Object state change records
○ ○ ○ ○
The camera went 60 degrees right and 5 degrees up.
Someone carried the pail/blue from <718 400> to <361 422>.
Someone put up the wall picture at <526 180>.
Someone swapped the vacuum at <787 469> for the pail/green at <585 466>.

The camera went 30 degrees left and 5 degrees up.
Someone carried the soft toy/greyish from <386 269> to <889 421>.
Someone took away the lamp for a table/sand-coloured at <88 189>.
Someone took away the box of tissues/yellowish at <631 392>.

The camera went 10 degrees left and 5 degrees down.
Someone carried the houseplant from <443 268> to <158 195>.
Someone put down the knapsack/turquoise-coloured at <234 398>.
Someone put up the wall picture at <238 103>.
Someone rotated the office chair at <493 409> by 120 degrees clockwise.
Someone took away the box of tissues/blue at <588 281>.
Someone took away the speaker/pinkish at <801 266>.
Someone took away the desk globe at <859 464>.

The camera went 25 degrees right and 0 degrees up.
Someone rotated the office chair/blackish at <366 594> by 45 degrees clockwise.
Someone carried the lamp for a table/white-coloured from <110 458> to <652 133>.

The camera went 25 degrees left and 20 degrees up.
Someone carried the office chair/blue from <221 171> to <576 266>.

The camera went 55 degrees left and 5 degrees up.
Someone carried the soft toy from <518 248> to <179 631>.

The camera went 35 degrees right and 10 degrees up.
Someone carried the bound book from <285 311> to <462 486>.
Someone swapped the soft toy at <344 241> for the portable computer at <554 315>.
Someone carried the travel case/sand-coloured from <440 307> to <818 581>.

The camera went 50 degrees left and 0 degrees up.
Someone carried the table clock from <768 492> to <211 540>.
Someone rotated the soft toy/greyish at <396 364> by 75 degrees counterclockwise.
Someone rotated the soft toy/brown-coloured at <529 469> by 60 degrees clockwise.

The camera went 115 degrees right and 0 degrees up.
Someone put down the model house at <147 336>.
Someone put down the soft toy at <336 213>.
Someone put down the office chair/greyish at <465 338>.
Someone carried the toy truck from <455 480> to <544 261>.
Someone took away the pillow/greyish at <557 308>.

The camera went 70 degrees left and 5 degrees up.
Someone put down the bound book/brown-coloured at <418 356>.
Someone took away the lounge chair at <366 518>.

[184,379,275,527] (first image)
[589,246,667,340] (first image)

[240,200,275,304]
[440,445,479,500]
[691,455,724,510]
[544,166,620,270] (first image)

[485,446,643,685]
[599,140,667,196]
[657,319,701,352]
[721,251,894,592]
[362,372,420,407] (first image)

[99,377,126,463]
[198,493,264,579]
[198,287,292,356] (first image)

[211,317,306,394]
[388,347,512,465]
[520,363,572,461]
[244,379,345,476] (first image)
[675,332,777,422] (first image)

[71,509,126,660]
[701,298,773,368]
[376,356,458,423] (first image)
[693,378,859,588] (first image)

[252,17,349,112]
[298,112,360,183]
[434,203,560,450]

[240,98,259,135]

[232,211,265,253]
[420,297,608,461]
○ ○ ○ ○
▶ **PROBLEM STATEMENT**
Take the entries above and repeat them. Alter nothing.

▶ **ANSWER SPACE**
The camera went 60 degrees right and 5 degrees up.
Someone carried the pail/blue from <718 400> to <361 422>.
Someone put up the wall picture at <526 180>.
Someone swapped the vacuum at <787 469> for the pail/green at <585 466>.

The camera went 30 degrees left and 5 degrees up.
Someone carried the soft toy/greyish from <386 269> to <889 421>.
Someone took away the lamp for a table/sand-coloured at <88 189>.
Someone took away the box of tissues/yellowish at <631 392>.

The camera went 10 degrees left and 5 degrees down.
Someone carried the houseplant from <443 268> to <158 195>.
Someone put down the knapsack/turquoise-coloured at <234 398>.
Someone put up the wall picture at <238 103>.
Someone rotated the office chair at <493 409> by 120 degrees clockwise.
Someone took away the box of tissues/blue at <588 281>.
Someone took away the speaker/pinkish at <801 266>.
Someone took away the desk globe at <859 464>.

The camera went 25 degrees right and 0 degrees up.
Someone rotated the office chair/blackish at <366 594> by 45 degrees clockwise.
Someone carried the lamp for a table/white-coloured from <110 458> to <652 133>.

The camera went 25 degrees left and 20 degrees up.
Someone carried the office chair/blue from <221 171> to <576 266>.

The camera went 55 degrees left and 5 degrees up.
Someone carried the soft toy from <518 248> to <179 631>.

The camera went 35 degrees right and 10 degrees up.
Someone carried the bound book from <285 311> to <462 486>.
Someone swapped the soft toy at <344 241> for the portable computer at <554 315>.
Someone carried the travel case/sand-coloured from <440 307> to <818 581>.

The camera went 50 degrees left and 0 degrees up.
Someone carried the table clock from <768 492> to <211 540>.
Someone rotated the soft toy/greyish at <396 364> by 75 degrees counterclockwise.
Someone rotated the soft toy/brown-coloured at <529 469> by 60 degrees clockwise.

The camera went 115 degrees right and 0 degrees up.
Someone put down the model house at <147 336>.
Someone put down the soft toy at <336 213>.
Someone put down the office chair/greyish at <465 338>.
Someone carried the toy truck from <455 480> to <544 261>.
Someone took away the pillow/greyish at <557 308>.

The camera went 70 degrees left and 5 degrees up.
Someone put down the bound book/brown-coloured at <418 356>.
Someone took away the lounge chair at <366 518>.

[184,379,275,527] (first image)
[589,246,667,340] (first image)

[240,200,275,304]
[440,445,479,500]
[691,455,724,510]
[544,166,620,270] (first image)

[485,446,643,685]
[599,140,667,196]
[657,319,701,352]
[721,251,894,592]
[362,372,420,407] (first image)

[99,377,126,463]
[198,493,264,579]
[198,287,292,356] (first image)

[211,317,306,394]
[388,347,512,465]
[520,363,572,461]
[244,379,345,476] (first image)
[675,332,777,422] (first image)

[71,509,126,660]
[701,298,773,368]
[376,356,458,423] (first image)
[693,378,859,588] (first image)

[252,17,349,112]
[298,112,360,183]
[434,203,560,450]

[240,98,259,135]

[232,211,265,253]
[420,297,608,461]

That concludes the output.